The evolution of research techniques in social science is a topic of great interest to me. Reading about past assumptions held when evaluating the actual effect on audiences of television programs is almost laughable today. How could researchers actually believe that counting acts of violence or analyzing the power structure that controls the media is equivalent to evaluating the message that is getting through to the audience? It seems very common sensical that different members of an audience would receive varying meanings from watching a television show, seeing as how our perspectives on life are informed by a host of unique, individual, and personal experiences.
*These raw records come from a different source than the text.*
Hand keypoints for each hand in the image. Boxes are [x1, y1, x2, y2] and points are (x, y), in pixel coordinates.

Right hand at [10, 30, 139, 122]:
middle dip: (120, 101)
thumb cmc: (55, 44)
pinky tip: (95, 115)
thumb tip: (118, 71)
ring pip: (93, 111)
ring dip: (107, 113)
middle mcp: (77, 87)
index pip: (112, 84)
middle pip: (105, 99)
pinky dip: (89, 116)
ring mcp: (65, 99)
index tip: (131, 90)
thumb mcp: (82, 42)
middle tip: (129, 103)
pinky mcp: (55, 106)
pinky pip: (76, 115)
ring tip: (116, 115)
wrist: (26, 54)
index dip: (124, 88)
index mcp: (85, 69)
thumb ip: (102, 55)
My first impression after understanding the intentions of this article was, "Seriously?! You're going to evaluate how different audiences in various countries view an absolutely frivolous show like 'Dallas'?" However, I realize now that that is part of the point. I think of Dallas (and other comparable soap operas) as having no relation to the reality of my life, but maybe in other places audiences will relate differently and gather a different meaning from this show.
And this is exactly what the researchers found. Since 'Dallas' at its core was a story about a family, it allowed viewers to examine their own interpersonal relations and values in comparison to those on this TV program. For Dutch viewers, the researcher Ang concluded that 'Dallas' transmitted "the sense of tragedy in life," while the German researcher, Herzog, found that Germans viewed the show as an "escapist fantasy" (Katz and Liebes 377). Viewers from other countries garnered different meanings from watching 'Dallas' as well.
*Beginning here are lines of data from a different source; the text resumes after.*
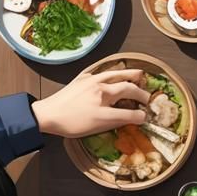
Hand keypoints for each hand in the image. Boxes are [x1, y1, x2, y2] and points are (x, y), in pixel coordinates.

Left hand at [32, 69, 148, 138]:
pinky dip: (107, 74)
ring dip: (125, 73)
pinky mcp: (78, 82)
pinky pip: (97, 74)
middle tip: (147, 88)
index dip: (143, 100)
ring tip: (136, 74)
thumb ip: (125, 117)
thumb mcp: (103, 122)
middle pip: (123, 79)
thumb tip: (142, 116)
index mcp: (106, 92)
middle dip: (138, 83)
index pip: (131, 93)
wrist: (46, 115)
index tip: (150, 108)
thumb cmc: (75, 121)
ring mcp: (87, 80)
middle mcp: (99, 82)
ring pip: (111, 73)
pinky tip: (106, 77)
I wonder if present-day soap operas can still be seen "as mobilizing ethnic and national identities and as capable of promoting social and economic change" (Katz and Liebes 373). Do you think 'Passions' really has that kind of effect on people? In all seriousness though, it seems that at least American soap operas are falling on hard times. For example, 'Guiding Light,' the country's longest running soap, originally a 1930s radio drama, was cancelled earlier this year due to financial inviability.
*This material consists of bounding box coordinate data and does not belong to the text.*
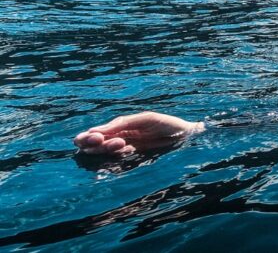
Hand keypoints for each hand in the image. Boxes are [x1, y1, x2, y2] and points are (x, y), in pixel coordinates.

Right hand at [73, 112, 204, 155]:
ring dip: (109, 150)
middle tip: (108, 142)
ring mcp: (126, 150)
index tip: (95, 137)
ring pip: (106, 154)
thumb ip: (123, 123)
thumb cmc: (167, 124)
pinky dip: (119, 157)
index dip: (88, 137)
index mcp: (119, 127)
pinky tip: (129, 149)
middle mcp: (118, 139)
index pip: (93, 134)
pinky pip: (118, 163)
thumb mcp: (145, 119)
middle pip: (94, 146)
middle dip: (95, 146)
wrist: (186, 136)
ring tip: (123, 144)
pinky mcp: (135, 160)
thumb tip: (96, 131)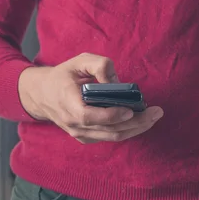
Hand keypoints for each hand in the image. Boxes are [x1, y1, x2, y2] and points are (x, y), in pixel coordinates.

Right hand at [18, 53, 163, 142]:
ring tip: (154, 116)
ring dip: (137, 128)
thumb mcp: (78, 61)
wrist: (42, 95)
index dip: (112, 116)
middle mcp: (74, 124)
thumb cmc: (63, 76)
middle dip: (137, 122)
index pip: (91, 117)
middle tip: (157, 112)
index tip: (130, 110)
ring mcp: (81, 134)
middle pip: (110, 130)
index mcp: (69, 104)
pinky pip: (111, 137)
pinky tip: (141, 121)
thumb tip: (118, 82)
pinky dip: (128, 130)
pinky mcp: (87, 138)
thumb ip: (99, 65)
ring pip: (113, 137)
With the recognition that audiences are active viewers, research in the area of content analysis and the study of effect has made great strides. To take this research a step further, I think it would be interesting to look at how exporting television program formats affects viewers internationally, for example the pop idol shows. How is the format for this show tweaked when shown in different countries and how do the different country audiences respond to these shows?